Onestà intellettuale, buon senso e serietà richiederebbe un atteggiamento responsabile da parte di chi dovrebbe essere consapevole che non ci sono alternative, dati i conti certificati. Buttarla in caciara politica a che servirebbe?

A subire le conseguenze sarà comunque la città e quella parte che più ha bisogno e che come tale richiede una buona amministrazione e un uso corretto della spesa pubblica.

Va dato atto quindi a questa amministrazione di aver avuto il coraggio e la consapevolezza per affrontare la situazione assumendosi la responsabilità di dire alla città che cosa può fare e non può fare da domani il comune per essa.

La strada intrapresa è quella più difficile. Si dovrà governare per il cambiamento e non per il consenso. Le scelte che si portano in consiglio comunale sono quelle che vanno in direzione di un cambiamento? Se l’impegno fosse solo quello di approvare il piano di riequilibrio finanziario per mettere ordine nei conti questo non sarebbe ancora cambiamento.

Governare il cambiamento deve comportare oltre che coerenza con gli impegni imposti dal riequilibrio anche una nuova e più adeguata organizzazione amministrativa interna, un ripensamento sulla adeguatezza e utilità delle governance delle partecipate, procedure per gli incarichi e gli affidamenti esterni. Così come sono indispensabili attivare forme e strumenti di partecipazione e di controllo e non solo quelli interni ma anche quelli di carattere sociale. La necessaria politica di sacrifici deve andare di pari passo con nuove e buone pratiche amministrative e con un’idea di città più aderente alla realtà e alle potenzialità di BRINDISI.

Insomma si tratta di rompere con il continuismo amministrativo ricostruendo un rapporto di autorevolezza e di ruolo da esercitare oltreché sulla macchina amministrativa anche su tutti gli enti che operano sul territorio.
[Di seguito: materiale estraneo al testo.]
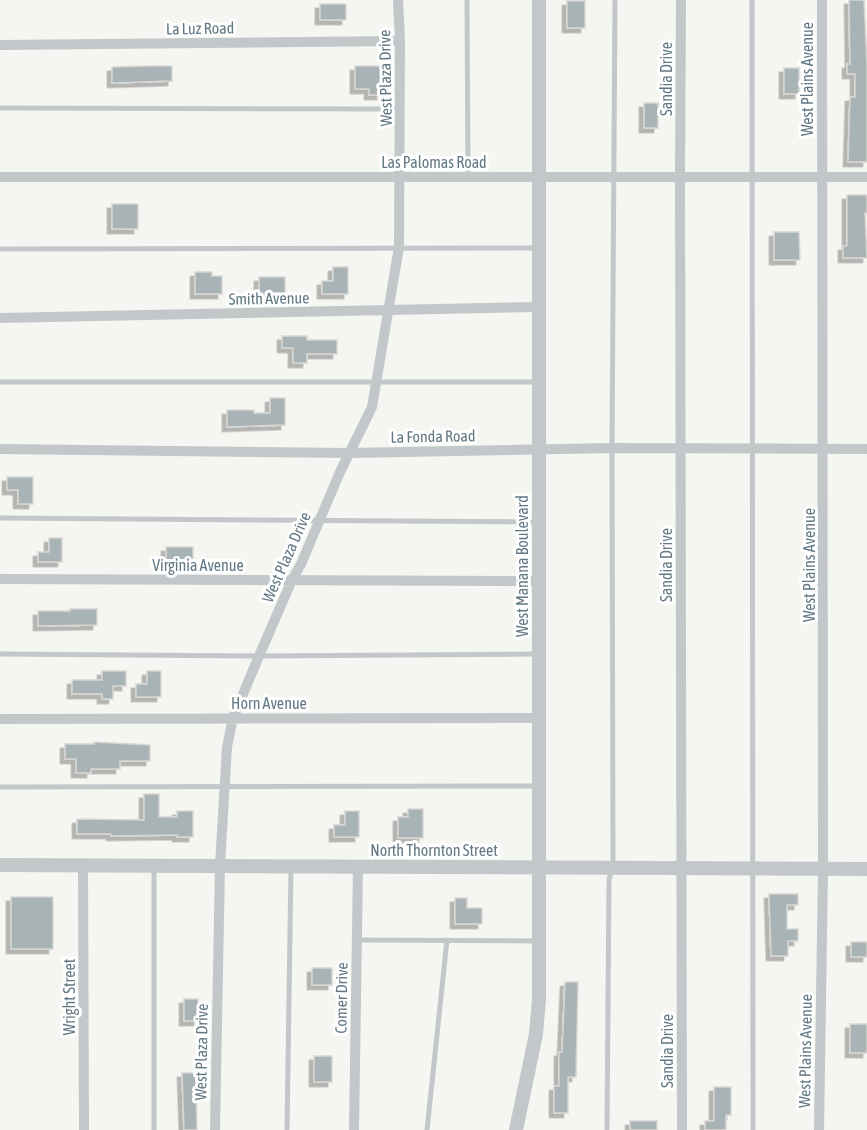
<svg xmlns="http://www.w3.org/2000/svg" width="867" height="1130" font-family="'Asap Condensed',sans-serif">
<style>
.building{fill:#a8b3b6;stroke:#d6d6d4;stroke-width:1.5;filter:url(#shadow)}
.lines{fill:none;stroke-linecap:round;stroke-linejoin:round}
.service{stroke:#c2c7c9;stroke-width:5}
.minor{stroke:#c2c7c9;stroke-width:10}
.tertiary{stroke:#c2c7c9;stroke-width:14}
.labels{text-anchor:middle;stroke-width:6;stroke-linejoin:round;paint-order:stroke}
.street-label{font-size:16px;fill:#627884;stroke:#fff}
</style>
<defs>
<filter id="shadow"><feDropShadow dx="-4.5" dy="4.5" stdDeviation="0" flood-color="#0004"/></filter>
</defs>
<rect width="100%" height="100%" fill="#f5f5f1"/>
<path class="building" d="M849 0H864L867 64V162H848L850 97H855V74H847V64H850Z
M567 1H585V28H567Z
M320 4H346V20H320Z
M147 66H172V81L112 83V67Z
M355 66H381V95H369V89H355Z
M784 68H799V94H784Z
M644 103H658V128H644Z
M847 195H867V213H865L867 258H843V246H847Z
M112 204H138V229H112Z
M774 232H799L800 260H774Z
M333 267H348V294H322V281H333Z
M195 272H212V276H222V294H195Z
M259 277H285V293H259Z
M282 336H307V340H337V354H307V363H293V348H282Z
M270 398H285V425L227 427V410H254V413H270Z
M7 477H33V504H18V490H7Z
M49 538H62V562H38V552H49Z
M166 547H193V563H166Z
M70 609H97V625L38 626V611H70Z
M102 671H126V686H113V699H102V694H72V680H102Z
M147 671H161V697H136V684H147Z
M94 742 150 745V761H120V769H91V773H76V759H65V744H94Z
M144 794H159V817H177V811H193V837H177V835L111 836V834H77V819L144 820Z
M408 809H423V838H398V817H408Z
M345 811H359V837H334V825H345Z
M769 894H798V905H787V929H798V941H788V956H771Z
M11 897H53V949H11Z
M455 898H467V908H482V924H455Z
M851 942H867V957H851Z
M312 968H332V985H312Z
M565 982H578L576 1077H568V1113H554V1086H559V1052H562Z
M184 999H198V1021H184Z
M850 1024H867V1053H850Z
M314 1056H332V1082H314Z
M182 1073H196L197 1130H184Z
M714 1087H731V1115H726V1130H705V1121H714Z
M630 1121H657V1130H630Z"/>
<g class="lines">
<path class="service" d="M467 0 468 177
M752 0 753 1130
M0 108 400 109
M0 249 538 248
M0 382H537
M0 518 538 522
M0 654 259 656 537 654
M0 787 538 786
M357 940 538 941
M154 1130V868
M287 1130 291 867
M427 1130 447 940
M607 1130 609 879 613 868 612 448 615 0"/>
<path class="minor" d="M681 0 680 177 682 1130
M0 45 400 41
M0 177H867
M0 318 538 307
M0 449 350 453 612 448 867 449
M0 579 540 581
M0 719 538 718
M83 865 84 1130
M215 1130 220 865 227 747 233 718 259 656 292 580 301 564 340 472 372 407 399 247 400 41 398 0
M354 1130 358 866
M819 1130 823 869 822 0"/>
<path class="tertiary" d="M0 865 867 869
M516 1130 536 1034 539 999V0"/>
</g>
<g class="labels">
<g class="street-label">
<text transform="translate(200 28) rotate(-1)" y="6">La Luz Road</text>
<text transform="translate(385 78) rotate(-91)" y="6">West Plaza Drive</text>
<text transform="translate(666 79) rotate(-90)" y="6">Sandia Drive</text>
<text transform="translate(807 79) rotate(-90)" y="6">West Plains Avenue</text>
<text x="434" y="168">Las Palomas Road</text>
<text transform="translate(269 298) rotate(-1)" y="6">Smith Avenue</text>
<text transform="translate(433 436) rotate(-1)" y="6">La Fonda Road</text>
<text transform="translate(286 557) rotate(-66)" y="6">West Plaza Drive</text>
<text x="198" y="571">Virginia Avenue</text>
<text transform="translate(666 565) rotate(-90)" y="6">Sandia Drive</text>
<text transform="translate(809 565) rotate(-90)" y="6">West Plains Avenue</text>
<text transform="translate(522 566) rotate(-90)" y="6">West Manana Boulevard</text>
<text x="269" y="709">Horn Avenue</text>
<text x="434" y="856">North Thornton Street</text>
<text transform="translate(69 997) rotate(-90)" y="6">Wright Street</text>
<text transform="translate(341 998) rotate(-89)" y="6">Comer Drive</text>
<text transform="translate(667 1051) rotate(-90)" y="6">Sandia Drive</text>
<text transform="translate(805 1051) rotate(-89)" y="6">West Plains Avenue</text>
<text transform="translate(201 1052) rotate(-89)" y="6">West Plaza Drive</text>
</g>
</g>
</svg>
Sono tanti ma non sempre tutti sintonizzati su una visione comune.

BMS, ASI, Autorità Portuale, STP, Camera di Commercio, Cittadella della ricerca, a chi rispondono e non solo in termini di potere o di gestione?

Bisognerebbe creare le condizioni per una visione comune e una agenda di cose da fare tenendo conto del nuovo stato finanziario della città di Brindisi che vive, anche dal punto di vista economico, produttivo e sociale, uno dei momenti più difficile della sua storia recente.

Vanno fatti però i conti con la politica al tempo dei social network che non sa nemmeno cosa sia questa capacità di visione tantomeno quali siano i programmi per realizzarla.

Ci vuole coerenza e rigore, così come vanno combattuti tutte quelle pratiche e comportamenti che si sono sedimentati tra gli stessi consiglieri comunali predisposti più al consenso individuale o di gruppo che a essere protagonisti della sfida del cambiamento.

Dopo il consiglio comunale, approvato il piano di riequilibrio, sarà richiesto a tutti un cambiamento.